5. Modernes Bewusstsein (Verständnisbringer)
Durch Erfahrungen lernend, will der Mensch im Streben nach Autonomie, Unabhängigkeit und persönlichem Glück die Welt und das Leben für sich und andere verbessern. Durch strategisches, effizientes Handeln und die Suche nach den besten Lösungen entsteht Fortschritt, der dank Wissenschaft und Technologie allen Menschen ein «gutes Leben» und materiellen Wohlstand ermöglichen will.
6. Postmodernes Bewusstsein (Liebesbringer)
Nach der äusseren Welt gilt es die Innenwelt zu erforschen, welche die Psychologie mit dem Unbewussten, Weiblichen verbindet. Mit dem neu entdeckten Fokus auf das Fühlen brechen patriarchale Traditionen jäh auf und der Mensch möchte aufgrund wachsender sozialer und ökologischer Verantwortung das Gefühl von Gemeinschaft und Einheit fördern und die Ressourcen von Natur und Gesellschaft unter allen teilen. Er kreiert Alternativen in Ernährung, religiösen Riten, sexueller Erfahrung und Orientierung, altem Wissen (Esoterik) und in neuen Formen der Erziehung.
Bei diesem Übergang folgt «ein grosser Bewusstseinssprung»: o Anstelle bisheriger Konkurrenz tritt Kooperation (Zusammenarbeit) o statt eines Fokus auf Konflikt neu auf Konsens (Einvernehmlichkeit) und o statt Trennung (Analyse) folgt Einheit (Synthese und Holismus) o sowie anstelle eines Entweder-oder-Mindset tritt das verbindende Sowohl-als-auch!
7. Integrales Bewusstsein I (Harmoniebringer)
Der Weg ist das Ziel, d.h. der Prozess mit offener Herz-zu-Herz-Kommunikation steht im Zentrum, welcher neuartige Erfahrungen, andere Sichtweisen und sogar Gegensätze zu einer neuen Einheit und Harmonie verbindet und das Gemeinwohl aller Wesen anstrebt. Dabei offenbaren sich neue Formen persönlicher, innerer Freiheit, ohne dabei anderen Menschen oder der Natur zu schaden.
8. Integrales Bewusstsein II (Weisheitsbringer)
Die Welt offenbart sich als unendlich bereichernde Experimentier- und Erfahrungsbühne für ein Wirken für die gesamte Menschheit, das Leben und das «Universelle/Göttliche», welches als «Geheimnis» wiedererkannt und respektiert wird. Ein starkes Kollektiv von Individuen verbindet sich und entfaltet eine minimalistische Lebensweise, in der Weniger tatsächlich Mehr ist.
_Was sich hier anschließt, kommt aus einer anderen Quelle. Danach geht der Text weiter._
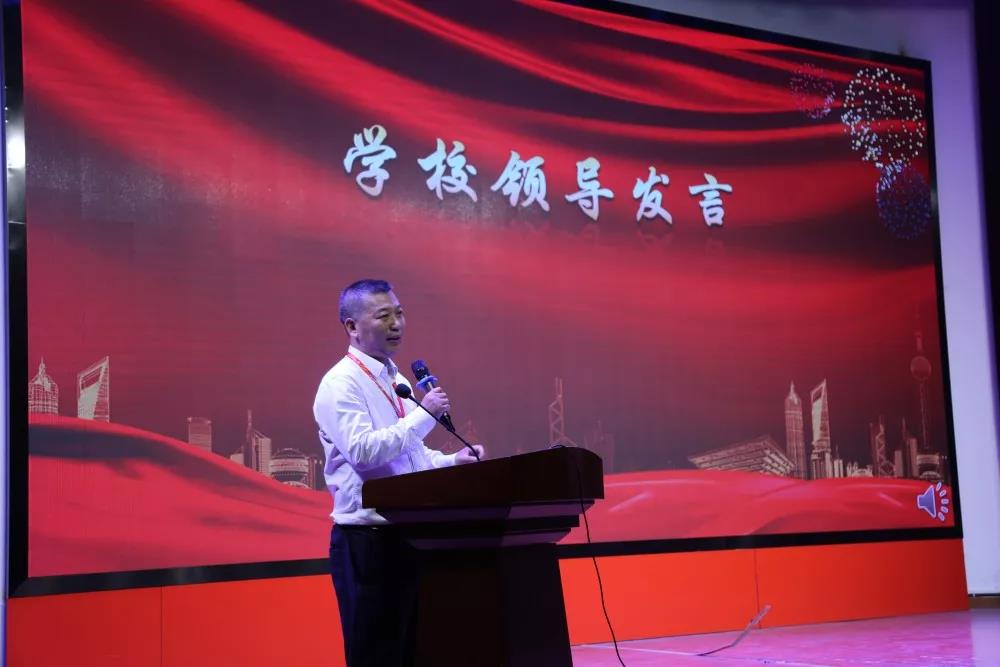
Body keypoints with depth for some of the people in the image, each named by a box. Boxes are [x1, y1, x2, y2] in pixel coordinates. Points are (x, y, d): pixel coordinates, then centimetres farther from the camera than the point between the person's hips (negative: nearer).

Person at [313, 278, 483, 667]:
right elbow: (363, 449, -26)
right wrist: (425, 414, -21)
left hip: (409, 537, 8)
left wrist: (452, 461, 6)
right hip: (368, 542, -8)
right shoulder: (341, 384, -11)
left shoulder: (398, 381, 16)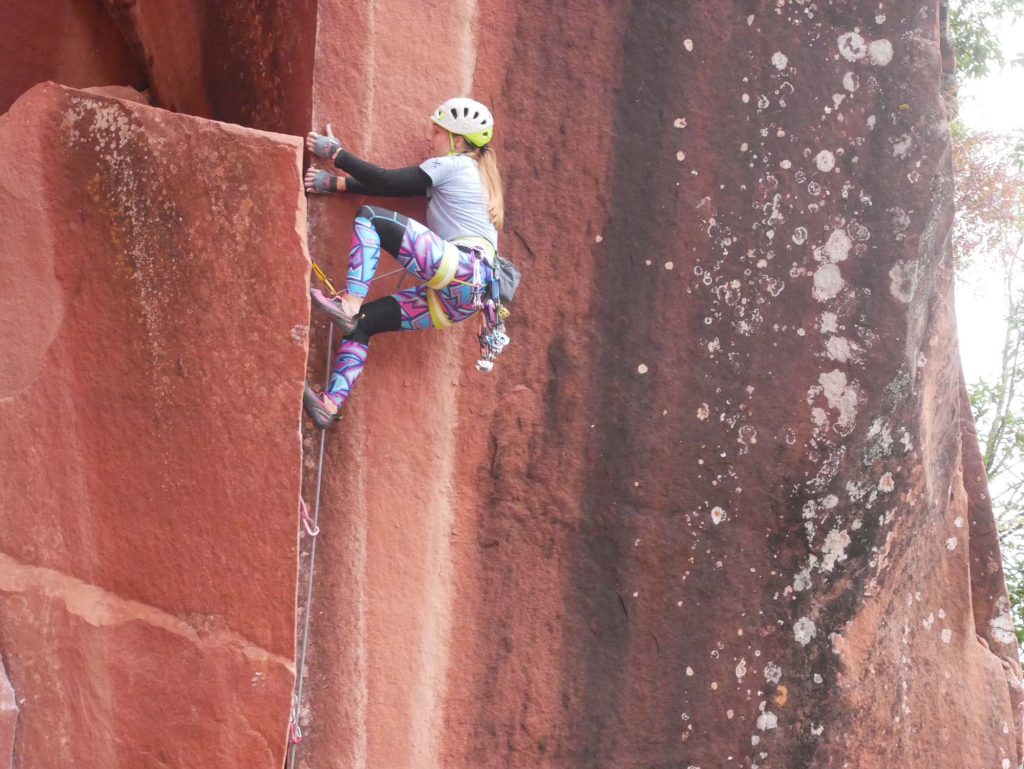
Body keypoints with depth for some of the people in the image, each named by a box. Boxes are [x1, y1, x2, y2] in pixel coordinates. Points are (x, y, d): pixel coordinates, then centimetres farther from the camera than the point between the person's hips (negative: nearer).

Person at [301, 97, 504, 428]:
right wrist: (334, 183, 14)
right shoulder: (473, 172, 27)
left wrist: (336, 154, 3)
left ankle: (350, 305, -24)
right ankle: (330, 404, -4)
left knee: (369, 218, -12)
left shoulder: (453, 165, 2)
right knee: (361, 323, 5)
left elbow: (388, 183, -5)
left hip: (461, 271, -9)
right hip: (465, 296, 9)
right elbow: (395, 187, 20)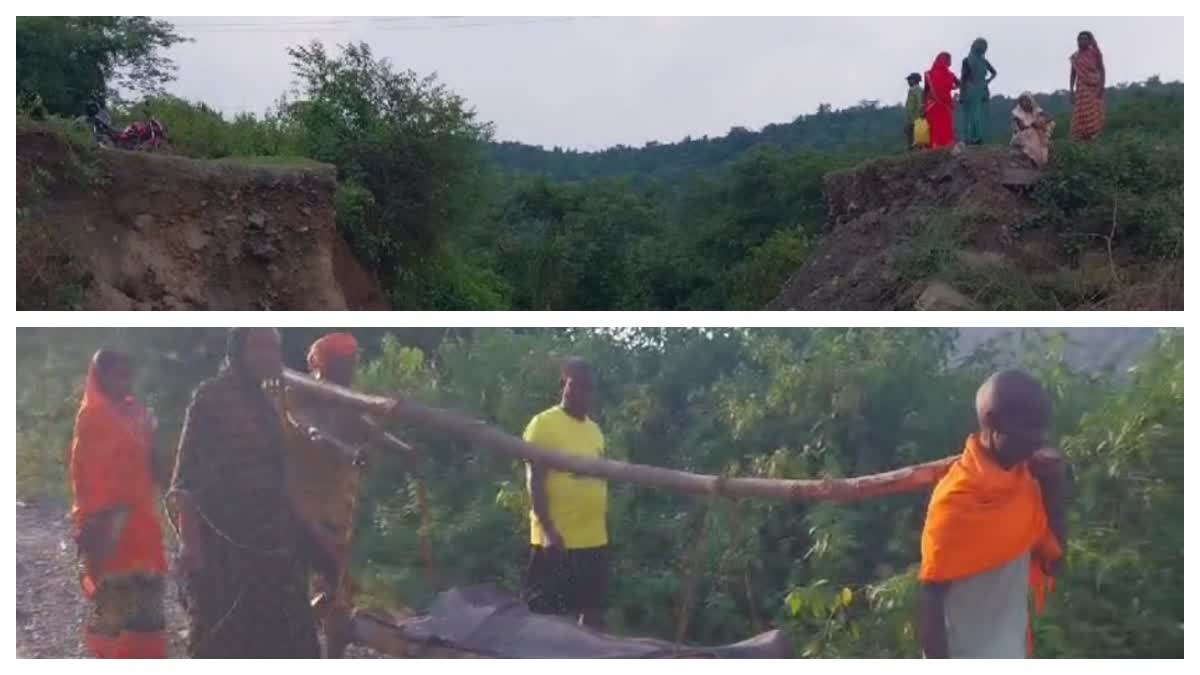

9. Einheitsbewusstsein (Glücksbringer)
Alle Polaritäten fliessen in Harmonie zusammen und alle Handlungen kommen aus innerer Führung und Intuition – eine bewusste Verbindung/Verschmelzung in bedingungsloser Liebe!
In unserer Leistungsgesellschaft wird uns eingeprägt, alles zu werten. Doch – und ich betone es hier noch einmal – Spiral Dynamics ist ohne Wertung! Es gleicht einer neutralen Landkarte oder einem Navigationsgerät, welches einen Entwicklungsweg mit Ebenen zeigt, die aufeinander aufbauen. Es ist wie bei einem Fluss: Von der Quelle wird er mit seinen vielen Zuflüssen breiter und tiefer. Niemand würde sagen, dass die Donau oder irgendein anderer Fluss bei seiner Quelle weniger wertvoll oder wichtig wäre, als weiter unten. Jede Phase und jede Entwicklung sind wichtig.
[1] Ein Modell kann das Verständnis von Wirklichkeit näherbringen, wie beispielsweise das Stäbchenmodell für Moleküle. Doch jedes Modell ist nicht die Wirklichkeit selbst, nur eine Annäherung wie eine Landkarte. – Graves’ Meme-Modell ist sehr weit gefasst, denn ein Meme ist eine Weltanschauung, ein Wertesystem, eine psychologische Existenzebene, eine Glaubensstruktur, ein Organisationsprinzip, eine Denk- und Lebensweise.